Djibouti: sea, khat and sun

Boris revient tout juste de Djibouti. Voici ses impressions et ses photos.

« Aden était déjà pris par les Anglais, et il nous fallait un port d’escale au bout du canal de Suez »: c’est ainsi, explique un diplomate, que les Français crèèrent Djibouti en 1896. Devenu indépendant en 1977, Djibouti reste aujourd’hui, avant tout, ce petit pays au port hautement stratégique sur la Mer Rouge, lutte contre la piraterie somalienne oblige.

Le « vrai » pays, il faut aller le rencontrer sur les déserts de cailloux où les nomades afar continuent de faire vivre leurs troupeaux, à la recherche d’improbables traces laissées par l’écrivain aventurier Henri de Monfreid.

Mais à Djibouti ville, on croise du militaire, français surtout, allemand, scandinave. Les Marines américains sont en train de supplanter les Français en nombre, mais ils ont ordre de rester dans leur caserne et sont invisibles en ville. Les Japonais, eux aussi en première ligne dans la lutte contre la piraterie, installent à leur tour plusieurs centaines d’hommes.

A vrai dire on croise peu de monde à Djibouti, car même en plein hiver la température ne descend guère en dessous de 35, dix degrés de moins qu’en été mais de quoi dissuader les promenades le long d’interminables avenues écrasées de soleil. Le taxi déglingué vert et blanc s’impose donc.

Le chauffeur articule difficilement à cause de la grosse boule verte qu’il mâche: l’omniprésent khat, plante aux effets doucement euphorisants ou énergisants, c’est selon à qui on demande. En vente libre, bon marché, il est au Djiboutien ce que la vodka est au paysan sibérien: la seule distraction, le meilleur des réconforts.
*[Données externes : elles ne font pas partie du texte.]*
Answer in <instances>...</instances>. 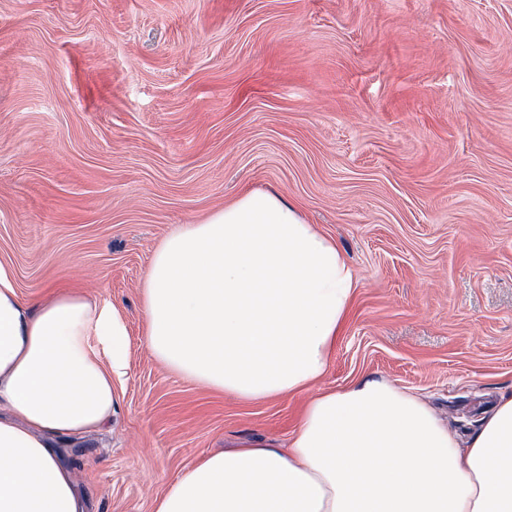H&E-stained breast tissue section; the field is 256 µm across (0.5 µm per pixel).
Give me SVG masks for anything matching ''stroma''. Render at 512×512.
<instances>
[{
	"mask_svg": "<svg viewBox=\"0 0 512 512\" xmlns=\"http://www.w3.org/2000/svg\"><path fill=\"white\" fill-rule=\"evenodd\" d=\"M251 189L354 271L320 388L389 380L463 438L512 393V0H0V262L128 330L111 424L58 448L90 512L298 421L144 345L154 248Z\"/></svg>",
	"mask_w": 512,
	"mask_h": 512,
	"instance_id": "1",
	"label": "stroma"
}]
</instances>
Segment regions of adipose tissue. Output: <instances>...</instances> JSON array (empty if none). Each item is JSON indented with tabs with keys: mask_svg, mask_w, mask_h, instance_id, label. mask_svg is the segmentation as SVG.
Returning <instances> with one entry per match:
<instances>
[{
	"mask_svg": "<svg viewBox=\"0 0 512 512\" xmlns=\"http://www.w3.org/2000/svg\"><path fill=\"white\" fill-rule=\"evenodd\" d=\"M354 293L336 242L267 190L158 244L142 284L151 356L242 401L307 399L287 447L246 438L206 455L152 512H512V395L464 441L386 380L308 396ZM127 336L117 308L90 294L28 305L0 263V512H87L55 439L110 423Z\"/></svg>",
	"mask_w": 512,
	"mask_h": 512,
	"instance_id": "ef3b65f1",
	"label": "adipose tissue"
}]
</instances>
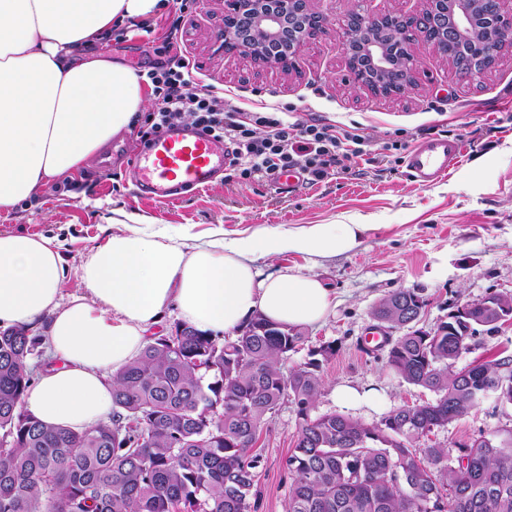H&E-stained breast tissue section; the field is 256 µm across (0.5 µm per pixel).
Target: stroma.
<instances>
[{
    "instance_id": "35a3bbf8",
    "label": "stroma",
    "mask_w": 512,
    "mask_h": 512,
    "mask_svg": "<svg viewBox=\"0 0 512 512\" xmlns=\"http://www.w3.org/2000/svg\"><path fill=\"white\" fill-rule=\"evenodd\" d=\"M420 0H311L327 22L300 47L287 73L225 54L224 0H196L182 20L185 55L202 84L232 89L242 98L280 103L292 121L319 119L338 130L361 128L370 136L362 157L347 160L346 173L314 186L288 189L264 179L245 181L225 172L209 187L175 201L138 198L129 177L140 148L134 131L113 136L95 160L72 178L70 190L52 189L28 202L0 208V233L53 236L62 244L67 280L63 297L77 293L81 269L111 225L104 216L122 208L152 218L172 231L191 228L200 237L223 228L225 238L272 227L367 224L371 230L352 252L317 258L285 253L258 261L262 274L293 270L317 275L336 293V308L318 325L304 328V342L290 352L285 370L318 360L322 380L315 414L336 412L367 424L402 405L433 400V393L391 375L387 351L370 348L365 334L371 312L385 296L415 291L425 302L420 325L430 330L457 306L492 294H512V47H505L492 73L464 79L431 47L417 43L415 86L410 94L384 98L355 89L341 42L343 20L355 7L373 13L409 14ZM147 33L127 31L102 55L140 71L152 61ZM460 138L464 153L446 179L423 186L410 178L403 159L419 140ZM334 354L315 357L323 346ZM374 388L380 409L340 402L336 386ZM512 422V408L485 399L466 415L421 438V446H450L477 439ZM297 409L284 403L262 426L256 451V512H285L288 471Z\"/></svg>"
}]
</instances>
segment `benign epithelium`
Segmentation results:
<instances>
[{
	"label": "benign epithelium",
	"mask_w": 512,
	"mask_h": 512,
	"mask_svg": "<svg viewBox=\"0 0 512 512\" xmlns=\"http://www.w3.org/2000/svg\"><path fill=\"white\" fill-rule=\"evenodd\" d=\"M227 16L234 24L224 26L222 48L276 69L287 70L309 31L308 23L326 22L309 6V0H227ZM469 0H423L420 10L399 21H409L414 33L428 41L434 52L448 59V48L474 38L478 32L468 7ZM484 23L496 27L504 42H512V19L502 9L503 0H478ZM385 15L359 8L349 12L345 24L343 50L348 59L354 87L368 88L382 96L400 97L411 81L389 90L380 81L392 64L407 66L414 73L417 58L414 43L383 35Z\"/></svg>",
	"instance_id": "1"
}]
</instances>
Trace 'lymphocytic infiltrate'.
I'll use <instances>...</instances> for the list:
<instances>
[{
	"label": "lymphocytic infiltrate",
	"instance_id": "1",
	"mask_svg": "<svg viewBox=\"0 0 512 512\" xmlns=\"http://www.w3.org/2000/svg\"><path fill=\"white\" fill-rule=\"evenodd\" d=\"M137 28L152 34L149 51L155 57L144 72L154 108L136 118L140 142L188 125L233 144L229 169L242 180L260 177L274 183L280 174L296 170L311 186L345 172V159L362 156L366 133H342L318 119L291 122L277 106L248 105L210 89L193 92L197 71L182 51L179 22L157 17L138 22Z\"/></svg>",
	"mask_w": 512,
	"mask_h": 512
}]
</instances>
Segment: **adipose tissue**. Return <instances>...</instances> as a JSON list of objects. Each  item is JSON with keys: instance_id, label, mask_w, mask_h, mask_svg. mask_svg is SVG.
I'll use <instances>...</instances> for the list:
<instances>
[{"instance_id": "1", "label": "adipose tissue", "mask_w": 512, "mask_h": 512, "mask_svg": "<svg viewBox=\"0 0 512 512\" xmlns=\"http://www.w3.org/2000/svg\"><path fill=\"white\" fill-rule=\"evenodd\" d=\"M167 0H0V207H10L90 164L147 104L134 69L91 50L103 34L161 14ZM116 232L83 267V293L63 299L53 237L0 233V328L46 322L59 367L23 396L46 425L82 431L112 412V378L168 308L203 332L235 336L257 316L290 328L326 320L335 296L311 274L261 276L255 263L284 253L353 251L365 224L266 228L200 241L113 210Z\"/></svg>"}]
</instances>
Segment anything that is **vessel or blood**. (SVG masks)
<instances>
[{"label":"vessel or blood","mask_w":512,"mask_h":512,"mask_svg":"<svg viewBox=\"0 0 512 512\" xmlns=\"http://www.w3.org/2000/svg\"><path fill=\"white\" fill-rule=\"evenodd\" d=\"M459 138L431 136L415 143L405 165L418 183L432 184L456 168L463 156ZM229 162L223 140L178 127L136 154L130 168L136 193L153 200H177L208 187Z\"/></svg>","instance_id":"vessel-or-blood-1"}]
</instances>
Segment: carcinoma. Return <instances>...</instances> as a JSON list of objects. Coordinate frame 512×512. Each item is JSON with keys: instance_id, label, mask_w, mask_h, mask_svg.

Les hommes l’attendent avec impatience chaque jour en tout début d’après midi, en provenance de Tadjoura, de l’autre côté du golfe. Sa livraison sonne le début de la fin de la journée de travail, dit-on, si tant est qu’il y ait beaucoup de travail à partager, c’est un autre problème et c’est un peu le même.

Car le khat est un formidable exutoire social: il est parait-il distribué à pleines poignées à l’approche des élections — il y a une présidentielle en mai prochain, le Parlement vient de modifier la Constitution pour permettre au président sortant Ismaïl Omar Guelleh (dit IOG) de briguer un troisième mandat — et quand l’agitation sociale forçit un peu trop.

 Justement, les étudiants et les lycéens manifestent depuis plusieurs jours. Les médias officiels n’en ont pas fait état, mais tout le monde ne parle que de ça. « C’est à cause de la télé. Les jeunes regardent ce qui se passent en Tunisie et en Egypte », explique un journaliste local. Ces étudiants en grève, je ne les ai pas vus. Mais Djibouti c’est aussi cette foire permanente aux rumeurs, ce drôle de théâtre d’ombres chinoises sous le soleil de la mer Rouge.